As to the kind of content that it can search, it can apparently search stuff that is "NTLM
" or "basic authentication
" protected; it can search behind proxies, and it can search NFS
s, etc....if you expose
them using a webserver!
As to the actual products, they come in three flavours:
- The basic GB-1001 can search at a rate of 60 queries per minute, and can be licensed to search either 150,000 or 300,000 documents. The obvious question is: can I hack it to remove the limit? The answer is probably "yes", but I certainly don't know how. I do, however, think that any admin would want this cool yellow box in his rack.
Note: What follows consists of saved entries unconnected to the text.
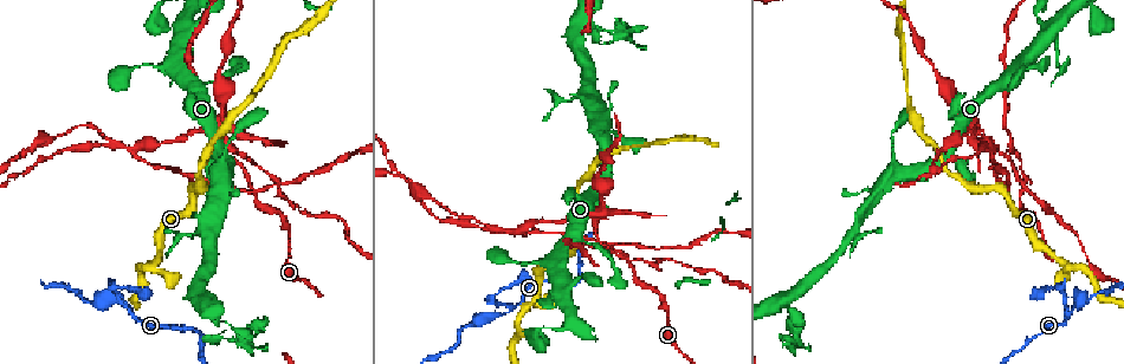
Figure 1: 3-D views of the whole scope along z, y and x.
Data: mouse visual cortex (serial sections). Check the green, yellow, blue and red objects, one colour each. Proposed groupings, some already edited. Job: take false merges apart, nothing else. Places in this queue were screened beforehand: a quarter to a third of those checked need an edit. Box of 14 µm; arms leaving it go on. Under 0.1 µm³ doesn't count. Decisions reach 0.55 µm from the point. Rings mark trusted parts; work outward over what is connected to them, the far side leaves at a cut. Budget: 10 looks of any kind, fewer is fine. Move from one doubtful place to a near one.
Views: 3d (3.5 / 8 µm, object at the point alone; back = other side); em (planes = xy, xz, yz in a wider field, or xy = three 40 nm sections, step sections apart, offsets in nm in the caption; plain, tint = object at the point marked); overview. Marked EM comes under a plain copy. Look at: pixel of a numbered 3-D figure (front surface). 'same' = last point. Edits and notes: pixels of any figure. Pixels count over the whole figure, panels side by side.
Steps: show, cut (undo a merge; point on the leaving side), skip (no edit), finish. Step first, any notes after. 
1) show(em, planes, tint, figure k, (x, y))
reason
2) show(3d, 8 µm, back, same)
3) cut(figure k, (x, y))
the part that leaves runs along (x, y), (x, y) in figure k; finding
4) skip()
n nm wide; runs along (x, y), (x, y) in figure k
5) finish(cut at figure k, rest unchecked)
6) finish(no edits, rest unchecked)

show(3d, 8 µm, figure 1, (1011, 157))
four arms meet

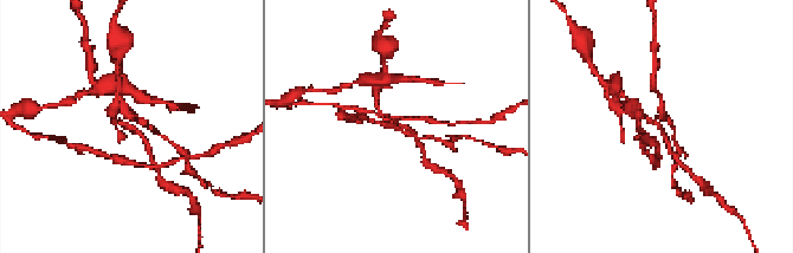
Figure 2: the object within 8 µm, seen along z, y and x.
show(em, xy, step 3, tint, figure 2, (397, 125))
4 arms; arms of 150, 150, 200, 250 nm; now the EM

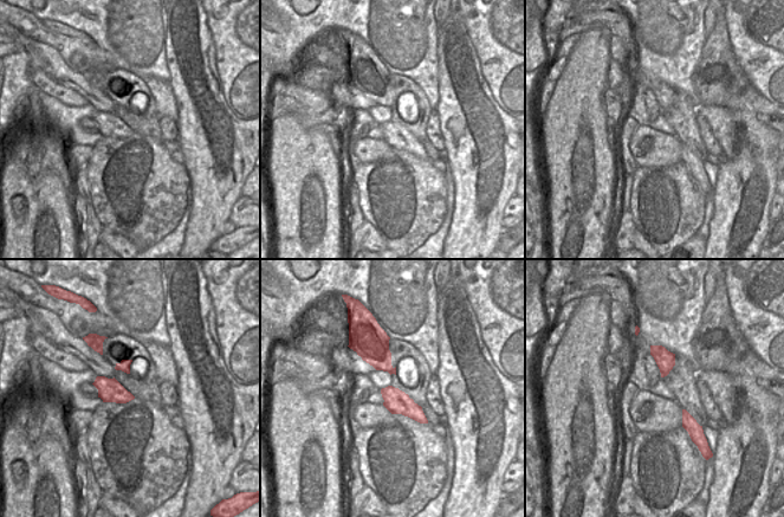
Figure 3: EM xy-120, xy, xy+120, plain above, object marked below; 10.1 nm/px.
cut(figure 2, (149, 127))
the part that leaves runs along (663, 121), (661, 96), (653, 88) in figure 2; a second cell is stuck on

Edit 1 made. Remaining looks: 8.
show(overview)
see it whole again

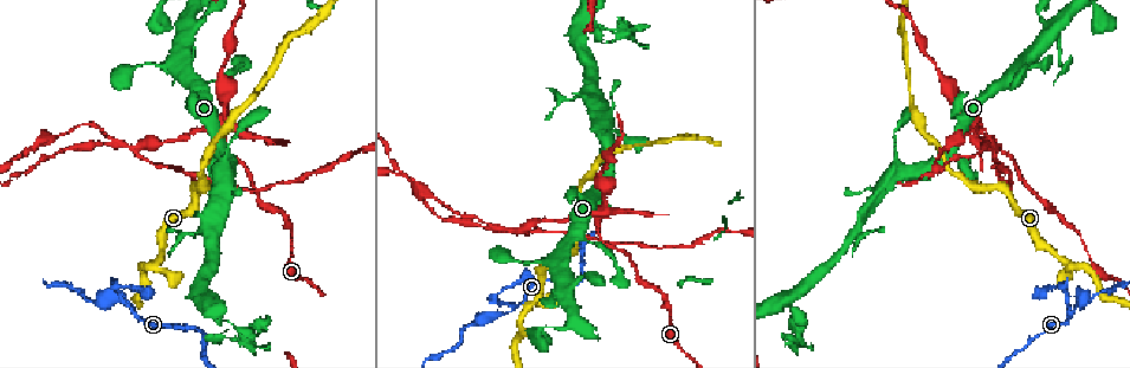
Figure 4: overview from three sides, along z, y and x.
show(3d, 8 µm, figure 4, (604, 207))
three arms meet

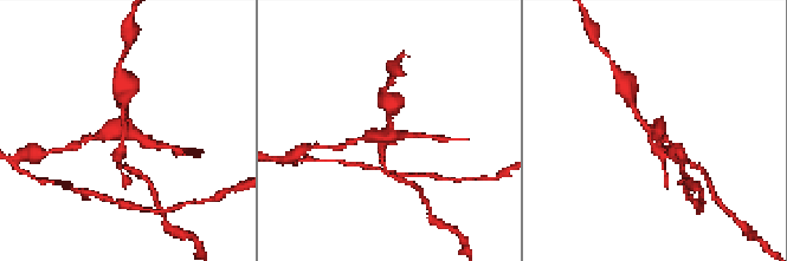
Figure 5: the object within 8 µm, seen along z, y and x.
show(3d, 3.5 µm, figure 5, (123, 135))

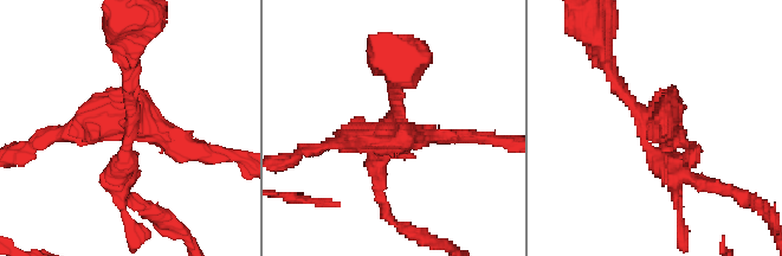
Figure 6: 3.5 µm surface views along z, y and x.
show(em, xy, step 1, tint, figure 6, (395, 119))
shape alone is not enough

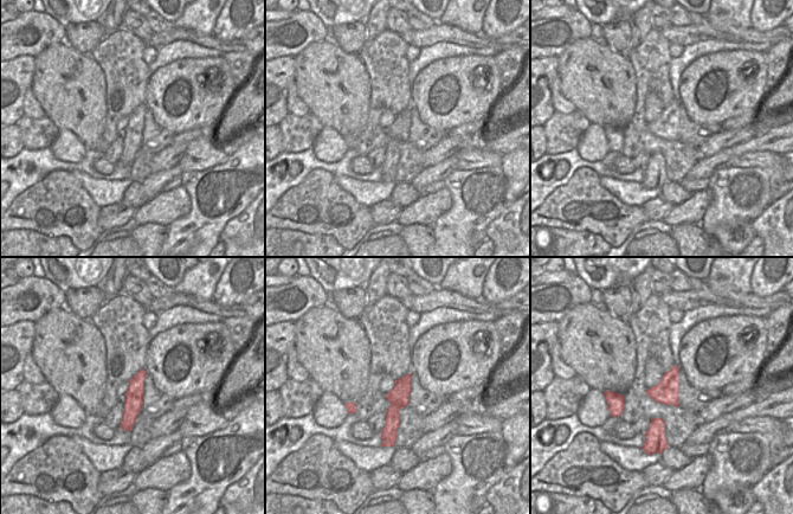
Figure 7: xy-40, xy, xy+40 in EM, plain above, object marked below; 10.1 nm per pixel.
cut(figure 6, (652, 132))
220 nm wide; the part that leaves runs along (647, 127), (665, 123), (684, 141) in figure 6; a second cell is stuck on

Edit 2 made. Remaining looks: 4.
show(3d, 3.5 µm, figure 4, (134, 313))
arms run side by side

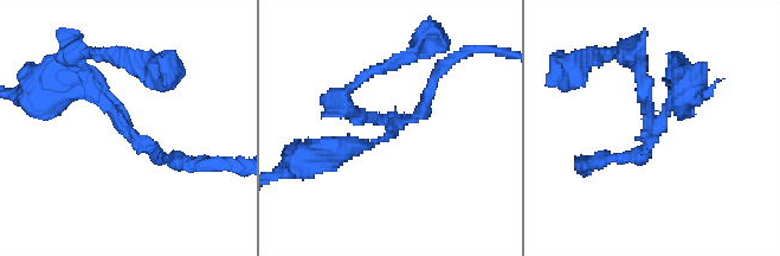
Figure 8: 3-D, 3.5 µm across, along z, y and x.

- Next is the GB-5005, which "is the result of five servers featuring automatic internal clustering and failover. Searches up to three million documents at a rate of 150 queries per minute (more than one million queries per week), and can run two independent collections." No word as to relative price, of course, so no idea if it would just be cheaper to buy five single units.
- Lastly, you have the GB-8008, eight clustered servers, "up to 15 million documents, more than 1.4 million queries per day, running five independent collections."
The point of noding
this is not just server-porn
, but to talk about their ideas for supplying the appliance. They claim that by selling an appliance, instead of just software, they reduce the total cost of ownership
, and that it allows them to develop features more quickly. This turns the accepted attitude (although not wisdom) among business-types that "software is cheap".
Google, of course, get around the fact they have sold you a valuable and durable piece of kit by licensing its operation for only two years. Whether or not this sort of thing is actually enforceable is another question, and one I would like to research, but frankly, I don;t have time. In fact, this could well explain why these little babies are only available in the USA. I'd tell you more, but I'd have to pretend I wanted to buy one of these things.